Already, modern history already provided its own view of the Chauri Chaura incident. It was considered of less relevance and that it did not interrupt a nation’s demand for political freedom. It was regarded as regrettable. Subsequently, this has been reduced to a riot around 1922, involving Mahatma Gandhi, struggles of a nation, death of a number of policemen, Gandhi’s torment, the suspension of a nationwide movement due to the local violence.
Accordingly, what Babu Rajendra Prasad was seen by Amin (1995, p 10) as “awkward sentence … illustrates the manner in which ‘Chauri Chaura’ was later recollected in nationalist historiography: “In the month of February, serious riots took place at a place called Chauri Chaura, in the district of Gorakhpur, and Mahatma Gandhi who had proceeded to Bardoli to lead a campaign if mass Civil Disobedience and had gone so far as to issue his message to the Viceroy and Government intimating his intention of mass Civil Disobedience had to suspend the campaign as a consequence.”.
Amin has added (p 10), “…how ill this necessary footnote within Indian history has fared at the hands of professional historians and nationalist Indians. The former have sometimes even got the date wrong, and there has been some understandable confusion about an exact number of policemen killed… When historical significance is attached to an occurrence independent of an event, the facts of the case cease to matter. And where all subsequent accounts are parasitic on a prior memory, documentation seems almost unnecessary.”
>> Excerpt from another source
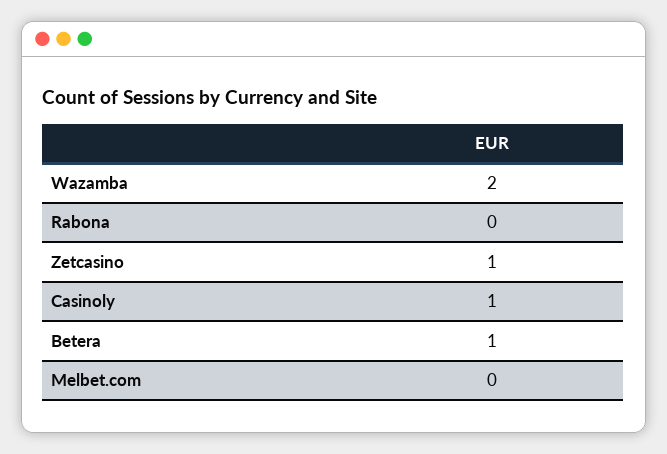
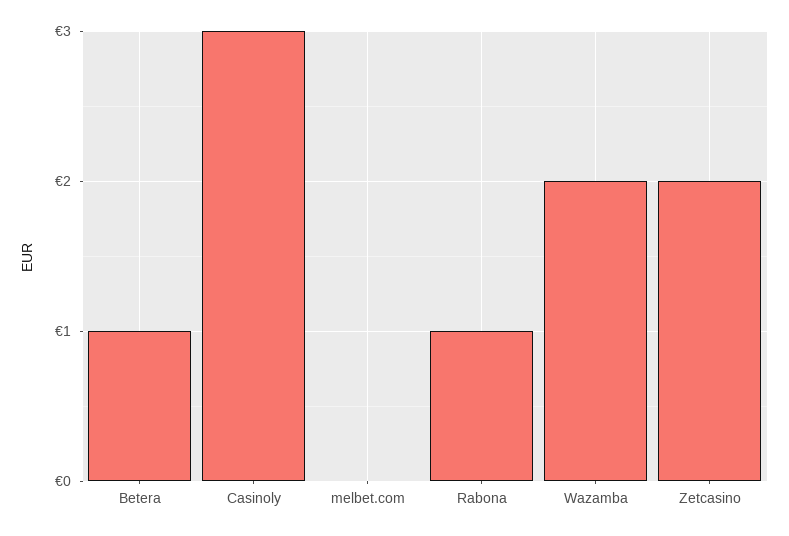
Rabona: 0 -> 1
Zetcasino: 1 -> 2
Casinoly: 1 -> 3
One review (Fuller, 1998), found the book with two meanings: for the Gandhi group, an outrage that caused the immediate abortion of the Non-Cooperation Movement that undermined the nationalist campaign, and for a later period, a “legitimate episode in the history of the ‘freedom struggle’” (p 388) as those 172 who were sentenced to death and the burnt policemen became martyrs. Consequently, Amin meant “to rescue Chauri Chaura and its protagonists from these hegemonic and distortive narratives, so that the subalterns’ individual actions and voices can be restored.” (p 389).
Conclusion
According to Amin, he tried to “generate an entirely alternative narrative of the event… The subalterns make their own memories, but they do not make them as they please,” (p 118). This may mean that while memories may be subjective at most, and less reliable than researched material which consists of history, memories cannot be removed from history as historians may wish.
There is an implied bigger role of a historian as narrator of events and accounts, factual or mythical, but this does not give the historical and all-out authority to diminish what was preserved as actual accounts in the minds of individuals such as those who were part of the Chauri Chaura event.
Today, the Chauri Chaura in a more nationalist view related to the call of Gandhi in Non-cooperation movement, with deeper meanings for history itself: Amin argued that the reason the peasants acted that way in February 1922 in Gorakhpur was no different from other nation’s uprising of the masses. And that not because the hero that is Mahatma Gandhi turned his back on the rioters, did not lessen the role they have played, the fire they have ignited, and the nationalism they have exemplified. Amin (1995) wrote, “Chauri Chaura became ‘Chauri Chaura’: the event, with all its distinctiveness and specificity and multiple peculiarities, was written out as it was recounted,” (p 9). Chauri Chaura’s dominant resulting effect as history provided was the freedom of a nation, and that is what counts most.
Reference
Amin, Shahid (1995). Event, Metaphor, Memory: Chauri Chaura, 1922-1992. Berkeley: University of California Press.
Fuller, C.J. (1998) Untitled. The Journal of Royal Anthropological Institute, 4 (2), pp 388-389.
Joseph, Brian (Ed.) & Janda, Richard (Ed.) (2004), The Handbook of Historical Linguistics, Blackwell Publishing.